This is probably one of the most underrated LLMs releases in the past few months. In my local testing with a 4-bit quant (https://huggingface.co/ubergarm/Step-3.5-Flash-GGUF/tree/mai...), it surpasses every other LLM I was able to run locally, including Minimax 2.5 and GLM-4.7, though I was only able to run GLM with a 2-bit quant. Some highlights:
- Very context efficient: SWA by default, on a 128G mac I can run the full 256k context or two 128k context streams. - Good speeds on macs. On my M1 Ultra I get 36 t/s tg and 300 t/s pp. Also, these speeds degrade very slowly as context increases: At 100k prefill, it has 20 t/s tg and 129 t/s pp. - Trained for agentic coding. I think it is trained to be compatible with claude code, but it works fine with other CLI harnesses except for Codex (due to the patch edit tool which can confuse it).

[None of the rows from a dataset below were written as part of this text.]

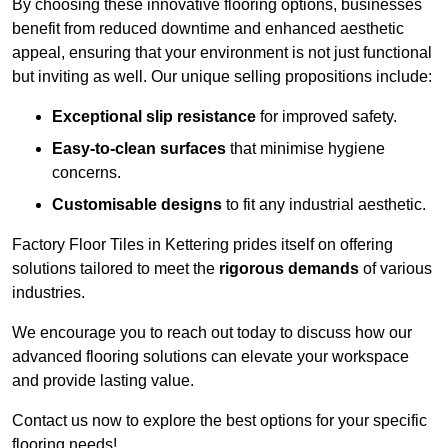
By choosing these innovative flooring options, businesses
benefit from reduced downtime and enhanced aesthetic
appeal, ensuring that your environment is not just functional
but inviting as well. Our unique selling propositions include:
Exceptional slip resistance
for improved safety.
Easy-to-clean surfaces
that minimise hygiene
concerns.
Customisable designs
to fit any industrial aesthetic.
Factory Floor Tiles in Kettering prides itself on offering
solutions tailored to meet the
rigorous demands
of various
industries.
We encourage you to reach out today to discuss how our
advanced flooring solutions can elevate your workspace
and provide lasting value.
Contact us now to explore the best options for your specific
flooring needs!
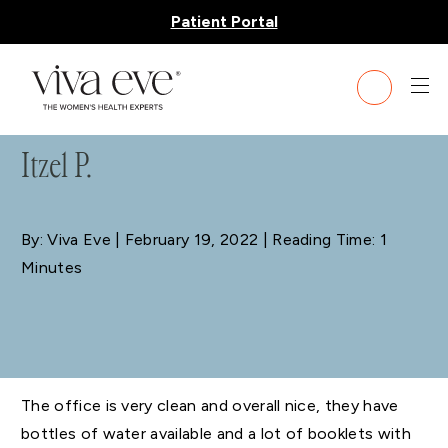
Patient Portal
BLOG
Itzel P.
By: Viva Eve
| February 19, 2022 | Reading Time: 1
Minutes
The office is very clean and overall nice, they have
bottles of water available and a lot of booklets with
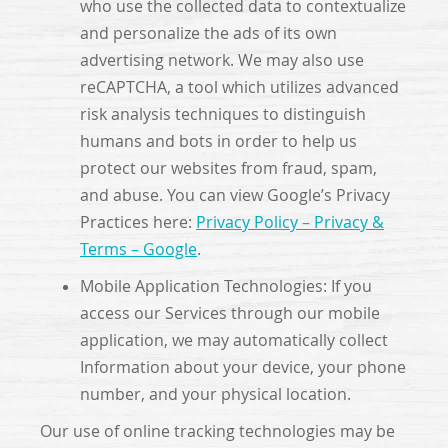
who use the collected data to contextualize
and personalize the ads of its own
advertising network. We may also use
reCAPTCHA, a tool which utilizes advanced
risk analysis techniques to distinguish
humans and bots in order to help us
protect our websites from fraud, spam,
and abuse. You can view Google’s Privacy
Practices here:
Privacy Policy – Privacy &
Terms – Google
.
Mobile Application Technologies: If you
access our Services through our mobile
application, we may automatically collect
Information about your device, your phone
number, and your physical location.
Our use of online tracking technologies may be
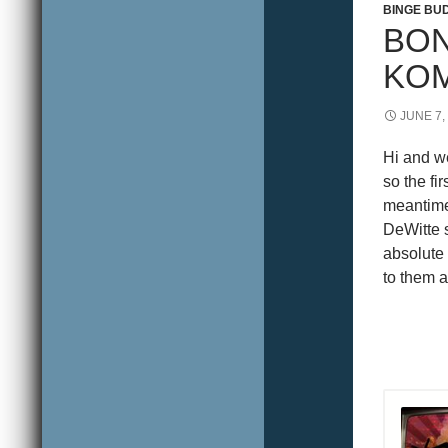
BINGE BU
BON
KO
JUNE 7,
Hi and w
so the f
meantime
DeWitte s
absolute
to them a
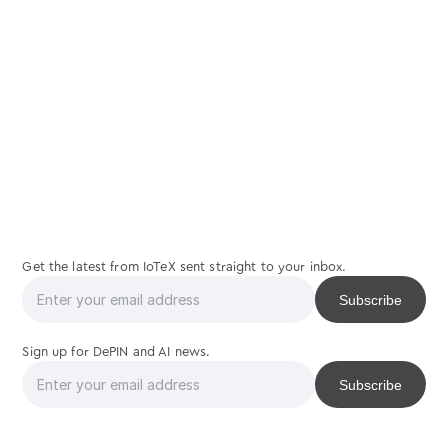
join
us
Get the latest from IoTeX sent straight to your inbox.
Sign up for DePIN and AI news.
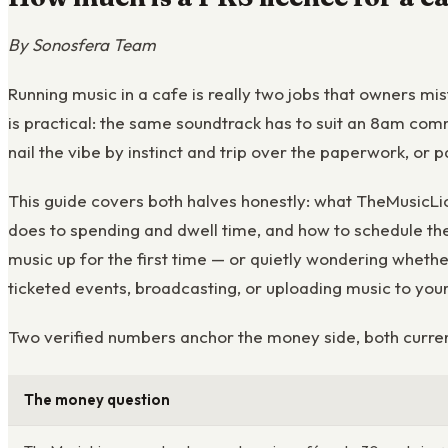
By Sonosfera Team
Running music in a cafe is really two jobs that owners mi
is practical: the same soundtrack has to suit an 8am com
nail the vibe by instinct and trip over the paperwork, or 
This guide covers both halves honestly: what TheMusicLic
does to spending and dwell time, and how to schedule the 
music up for the first time — or quietly wondering whether
ticketed events, broadcasting, or uploading music to you
Two verified numbers anchor the money side, both curren
The money question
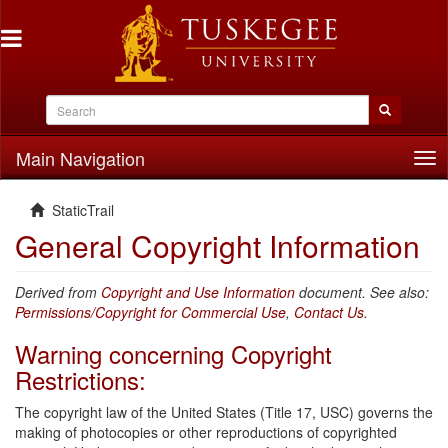
Main Navigation
Tog
nav
StaticTrail
General Copyright Information
Derived from
Copyright and Use Information
document. See also:
Permissions/Copyright for Commercial Use
,
Contact Us
.
Warning concerning Copyright
Restrictions:
The copyright law of the United States (Title 17, USC) governs the
making of photocopies or other reproductions of copyrighted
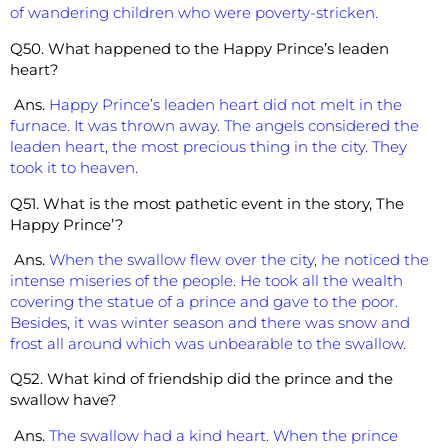
of wandering children who were poverty-stricken.
Q50. What happened to the Happy Prince’s leaden
heart?
Ans.
Happy Prince’s leaden heart did not melt in the
furnace. It was thrown away. The angels considered the
leaden heart, the most precious thing in the city. They
took it to heaven.
Q51. What is the most pathetic event in the story, The
Happy Prince’?
Ans.
When the swallow flew over the city, he noticed the
intense miseries of the people. He took all the wealth
covering the statue of a prince and gave to the poor.
Besides, it was winter season and there was snow and
frost all around which was unbearable to the swallow.
Q52. What kind of friendship did the prince and the
swallow have?
Ans.
The swallow had a kind heart. When the prince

This is the first local LLM in the 200B parameter range that I find to be usable with a CLI harness. Been using it a lot with pi.dev and it has been the best experience I had with a local LLM doing agentic coding.
There are a few drawbacks though:
- It can generate some very long reasoning chains. - Current release has a bug where sometimes it goes into an infinite reasoning loop: https://github.com/ggml-org/llama.cpp/pull/19283#issuecommen...
Hopefully StepFun will do a new release which addresses these issues.
BTW StepFun seems to be the same company that released ACEStep (very good music generation model). At least StepFun is mentioned in ComfyUI docs https://docs.comfy.org/tutorials/audio/ace-step/ace-step-v1
Is getting something like M3 Ultra with 512GB ram and doing oss models going to be cheaper for the next year or two compared to paying for claude / codex?
Did anyone do this kind of math?
Curious on how (if?) changes to the inference engine can fix the issue with infinitely long reasoning loops.
It’s my layman understanding that would have to be fixed in the model weights itself?
Did you try an MLX version of this model? In theory it should run a bit faster. I'm hesitant to download multiple versions though.
Have you tried Qwen3 Coder Next? I've been testing it with OpenCode and it seems to work fairly well with the harness. It occasionally calls tools improperly but with Qwen's suggested temperature=1 it doesn't seem to get stuck. It also spends a reasonable amount of time trying to do work.
I had tried Nemotron 3 Nano with OpenCode and while it kinda worked its tool use was seriously lacking because it just leans on the shell tool for most things. For example, instead of using a tool to edit a file it would just use the shell tool and run sed on it.
That's the primary issue I've noticed with the agentic open weight models in my limited testing. They just seem hesitant to call tools that they don't recognize unless explicitly instructed to do so.